Start of Source records

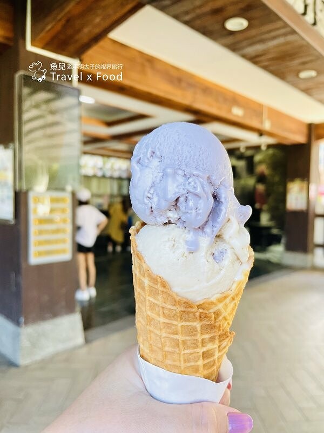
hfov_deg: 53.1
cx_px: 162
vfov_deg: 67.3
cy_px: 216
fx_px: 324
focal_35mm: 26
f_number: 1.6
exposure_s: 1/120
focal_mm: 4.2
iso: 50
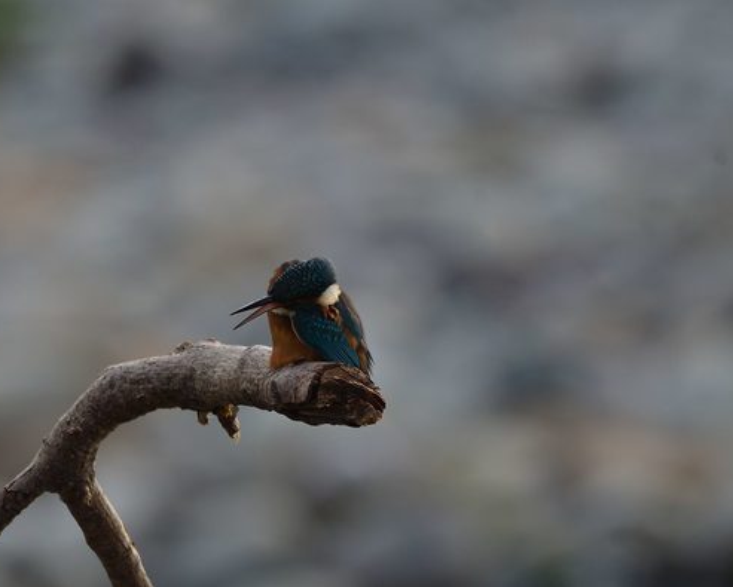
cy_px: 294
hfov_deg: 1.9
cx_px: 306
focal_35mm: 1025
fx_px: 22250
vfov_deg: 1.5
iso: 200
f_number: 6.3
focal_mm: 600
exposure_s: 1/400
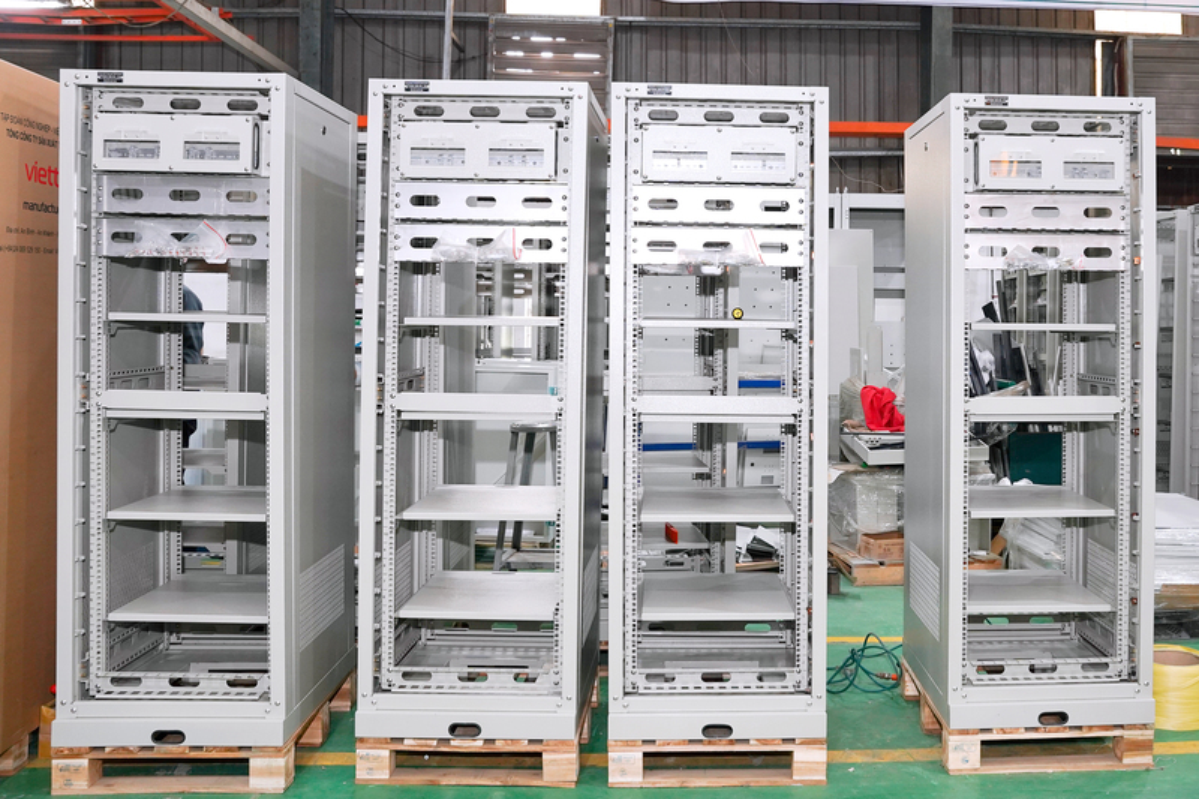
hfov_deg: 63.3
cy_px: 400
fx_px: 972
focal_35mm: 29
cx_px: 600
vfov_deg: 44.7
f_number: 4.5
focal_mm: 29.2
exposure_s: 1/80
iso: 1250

End of Source records

◆ Task goal: The answer should hold every entry exactly as given and no pictures at all.

◆ Written reply:
hfov_deg: 53.1
cx_px: 162
vfov_deg: 67.3
cy_px: 216
fx_px: 324
focal_35mm: 26
f_number: 1.6
exposure_s: 1/120
focal_mm: 4.2
iso: 50
cy_px: 294
hfov_deg: 1.9
cx_px: 306
focal_35mm: 1025
fx_px: 22250
vfov_deg: 1.5
iso: 200
f_number: 6.3
focal_mm: 600
exposure_s: 1/400
hfov_deg: 63.3
cy_px: 400
fx_px: 972
focal_35mm: 29
cx_px: 600
vfov_deg: 44.7
f_number: 4.5
focal_mm: 29.2
exposure_s: 1/80
iso: 1250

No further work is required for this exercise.